A robotic sailboat that vanished in a storm on its way from Newfoundland to Ireland has been found near Florida, much to the relief of the B.C. students who launched it nearly a year-and-a-half ago.

The so-called sailbot, which was built by students at the University of British Columbia, was designed to self-navigate a route across the Atlantic Ocean from N.L. to Ireland in 2016. However, the autonomous vessel ran into a storm along the way and disappeared off students’ trackers.

A U.S. research vessel recovered the drifting sailbot, dubbed Ada, off the coast of Florida on Friday. The crew brought it onboard and quickly determined through an online search that it was a UBC project gone awry.

“Somewhere along the way it became disabled and lost its sail,” researcher Jennifer Miksis-Olds, of the University of New Hampshire’s marine science and ocean engineering department, wrote in a blog post.

Miksis-Olds says the vessel will be transported home after her own research mission returns to port on Dec. 15.

UBC called the news an “early Christmas present” in a news release on Monday.
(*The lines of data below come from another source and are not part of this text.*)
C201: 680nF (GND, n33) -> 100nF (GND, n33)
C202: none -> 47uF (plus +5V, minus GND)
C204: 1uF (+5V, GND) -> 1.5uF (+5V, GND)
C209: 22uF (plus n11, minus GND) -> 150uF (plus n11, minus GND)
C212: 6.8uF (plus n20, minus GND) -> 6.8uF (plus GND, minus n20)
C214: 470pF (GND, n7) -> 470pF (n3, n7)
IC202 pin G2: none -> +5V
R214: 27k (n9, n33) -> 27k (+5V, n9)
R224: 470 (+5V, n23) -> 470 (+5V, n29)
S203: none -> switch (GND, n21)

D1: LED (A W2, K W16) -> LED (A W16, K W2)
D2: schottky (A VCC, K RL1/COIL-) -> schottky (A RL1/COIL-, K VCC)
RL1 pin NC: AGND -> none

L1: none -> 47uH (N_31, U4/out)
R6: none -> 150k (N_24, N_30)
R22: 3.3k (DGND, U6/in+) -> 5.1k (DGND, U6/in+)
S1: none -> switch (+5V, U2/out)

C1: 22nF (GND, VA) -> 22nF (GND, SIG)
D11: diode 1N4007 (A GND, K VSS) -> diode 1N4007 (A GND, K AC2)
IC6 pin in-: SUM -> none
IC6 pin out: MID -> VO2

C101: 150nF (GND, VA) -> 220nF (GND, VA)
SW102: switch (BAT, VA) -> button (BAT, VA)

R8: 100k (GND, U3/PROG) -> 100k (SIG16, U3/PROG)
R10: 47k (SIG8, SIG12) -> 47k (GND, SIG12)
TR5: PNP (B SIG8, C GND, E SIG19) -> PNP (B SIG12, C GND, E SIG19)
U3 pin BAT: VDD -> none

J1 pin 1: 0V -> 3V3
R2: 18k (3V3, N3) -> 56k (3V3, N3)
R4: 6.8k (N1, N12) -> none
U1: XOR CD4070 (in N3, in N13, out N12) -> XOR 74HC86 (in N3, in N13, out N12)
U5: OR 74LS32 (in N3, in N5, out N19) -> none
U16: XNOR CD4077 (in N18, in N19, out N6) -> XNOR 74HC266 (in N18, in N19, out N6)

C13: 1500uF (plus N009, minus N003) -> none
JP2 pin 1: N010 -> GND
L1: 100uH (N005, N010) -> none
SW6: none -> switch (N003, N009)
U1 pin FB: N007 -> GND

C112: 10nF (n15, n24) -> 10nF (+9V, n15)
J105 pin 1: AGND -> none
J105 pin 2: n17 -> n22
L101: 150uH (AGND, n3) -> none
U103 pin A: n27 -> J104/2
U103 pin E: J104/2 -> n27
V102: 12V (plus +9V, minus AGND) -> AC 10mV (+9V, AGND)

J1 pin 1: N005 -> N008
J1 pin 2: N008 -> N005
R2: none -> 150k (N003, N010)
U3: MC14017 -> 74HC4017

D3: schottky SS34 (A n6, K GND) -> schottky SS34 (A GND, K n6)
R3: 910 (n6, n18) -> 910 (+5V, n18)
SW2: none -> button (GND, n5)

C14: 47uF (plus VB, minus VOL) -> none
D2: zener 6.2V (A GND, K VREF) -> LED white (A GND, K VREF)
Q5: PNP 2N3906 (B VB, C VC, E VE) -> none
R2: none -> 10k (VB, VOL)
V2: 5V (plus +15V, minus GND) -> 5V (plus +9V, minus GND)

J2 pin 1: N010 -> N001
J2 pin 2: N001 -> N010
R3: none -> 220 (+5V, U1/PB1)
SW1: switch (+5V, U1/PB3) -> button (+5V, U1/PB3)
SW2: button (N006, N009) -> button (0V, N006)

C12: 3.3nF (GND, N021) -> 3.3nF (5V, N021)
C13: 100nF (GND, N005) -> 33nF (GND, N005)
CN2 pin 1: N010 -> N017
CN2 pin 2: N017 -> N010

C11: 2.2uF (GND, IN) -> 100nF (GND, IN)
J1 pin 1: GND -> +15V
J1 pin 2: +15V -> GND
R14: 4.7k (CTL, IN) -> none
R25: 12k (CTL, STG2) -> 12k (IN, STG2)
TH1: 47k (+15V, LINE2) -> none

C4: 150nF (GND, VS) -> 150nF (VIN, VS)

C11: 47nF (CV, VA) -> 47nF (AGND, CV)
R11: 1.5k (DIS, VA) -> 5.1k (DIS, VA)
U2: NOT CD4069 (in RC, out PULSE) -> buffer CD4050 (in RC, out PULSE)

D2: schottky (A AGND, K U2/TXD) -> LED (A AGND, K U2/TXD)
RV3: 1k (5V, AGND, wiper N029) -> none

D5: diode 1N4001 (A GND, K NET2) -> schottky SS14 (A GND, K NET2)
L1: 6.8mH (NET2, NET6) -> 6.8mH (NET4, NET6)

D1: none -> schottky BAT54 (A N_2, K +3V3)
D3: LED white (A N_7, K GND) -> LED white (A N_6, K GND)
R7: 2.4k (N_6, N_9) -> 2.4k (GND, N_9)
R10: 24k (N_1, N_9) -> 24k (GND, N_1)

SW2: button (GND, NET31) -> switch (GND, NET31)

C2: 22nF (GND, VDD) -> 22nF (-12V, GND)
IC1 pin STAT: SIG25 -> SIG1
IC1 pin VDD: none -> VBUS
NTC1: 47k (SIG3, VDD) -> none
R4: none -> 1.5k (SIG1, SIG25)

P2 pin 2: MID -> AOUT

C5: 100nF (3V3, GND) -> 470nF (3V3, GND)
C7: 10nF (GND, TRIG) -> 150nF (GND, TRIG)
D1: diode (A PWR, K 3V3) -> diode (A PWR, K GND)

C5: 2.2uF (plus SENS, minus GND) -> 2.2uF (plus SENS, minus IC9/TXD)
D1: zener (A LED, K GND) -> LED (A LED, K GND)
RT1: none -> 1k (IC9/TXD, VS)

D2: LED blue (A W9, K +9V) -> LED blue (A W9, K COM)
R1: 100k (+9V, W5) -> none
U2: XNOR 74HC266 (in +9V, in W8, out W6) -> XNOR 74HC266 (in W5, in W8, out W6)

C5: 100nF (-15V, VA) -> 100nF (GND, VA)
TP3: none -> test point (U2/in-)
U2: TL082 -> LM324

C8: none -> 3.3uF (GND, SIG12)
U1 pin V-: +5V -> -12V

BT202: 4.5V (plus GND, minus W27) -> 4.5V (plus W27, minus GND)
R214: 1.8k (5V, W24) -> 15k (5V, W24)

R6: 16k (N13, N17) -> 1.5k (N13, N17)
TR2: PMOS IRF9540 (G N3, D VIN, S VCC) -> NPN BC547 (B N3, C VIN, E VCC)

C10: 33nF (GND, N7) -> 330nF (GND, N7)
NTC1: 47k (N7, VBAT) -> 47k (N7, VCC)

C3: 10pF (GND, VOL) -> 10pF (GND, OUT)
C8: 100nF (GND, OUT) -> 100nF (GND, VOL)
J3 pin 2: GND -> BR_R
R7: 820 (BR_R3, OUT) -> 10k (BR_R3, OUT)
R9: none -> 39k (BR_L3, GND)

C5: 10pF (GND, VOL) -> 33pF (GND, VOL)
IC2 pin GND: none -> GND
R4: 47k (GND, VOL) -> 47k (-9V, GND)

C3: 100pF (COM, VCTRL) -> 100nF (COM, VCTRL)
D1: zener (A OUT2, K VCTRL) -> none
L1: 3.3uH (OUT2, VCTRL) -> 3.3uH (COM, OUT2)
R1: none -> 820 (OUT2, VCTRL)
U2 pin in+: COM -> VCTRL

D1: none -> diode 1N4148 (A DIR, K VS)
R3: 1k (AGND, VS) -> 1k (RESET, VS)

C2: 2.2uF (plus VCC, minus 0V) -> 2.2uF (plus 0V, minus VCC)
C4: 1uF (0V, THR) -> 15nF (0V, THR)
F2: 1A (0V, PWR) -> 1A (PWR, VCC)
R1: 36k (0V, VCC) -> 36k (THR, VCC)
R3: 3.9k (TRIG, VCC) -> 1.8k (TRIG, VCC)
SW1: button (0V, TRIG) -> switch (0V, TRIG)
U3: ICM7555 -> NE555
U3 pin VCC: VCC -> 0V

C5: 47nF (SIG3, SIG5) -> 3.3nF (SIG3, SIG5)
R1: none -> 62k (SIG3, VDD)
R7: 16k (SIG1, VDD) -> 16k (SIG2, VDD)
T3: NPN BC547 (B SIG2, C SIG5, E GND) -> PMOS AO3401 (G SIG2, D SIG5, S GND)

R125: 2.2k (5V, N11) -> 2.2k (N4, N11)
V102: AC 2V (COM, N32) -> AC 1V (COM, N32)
UBC students initially launched Ada on Aug. 16, 2016. They lost contact with the five metre-long sailbot approximately two weeks after launch, when it abruptly turned south and disappeared some 800 kilometres from the nearest coast. The Ada team said at the time they had little hope of recovering their boat, because it disappeared in waters where only cargo ships and tankers are known to travel.

The team says Ada ultimately set a record for the longest distance autonomously sailed across the Atlantic Ocean.

An interactive map on the UBC Sailbot team’s website shows the robot’s progress across the ocean prior to disappearing.

The team is currently working on a new vessel, dubbed Ada 2.0, based on the original Ada designs.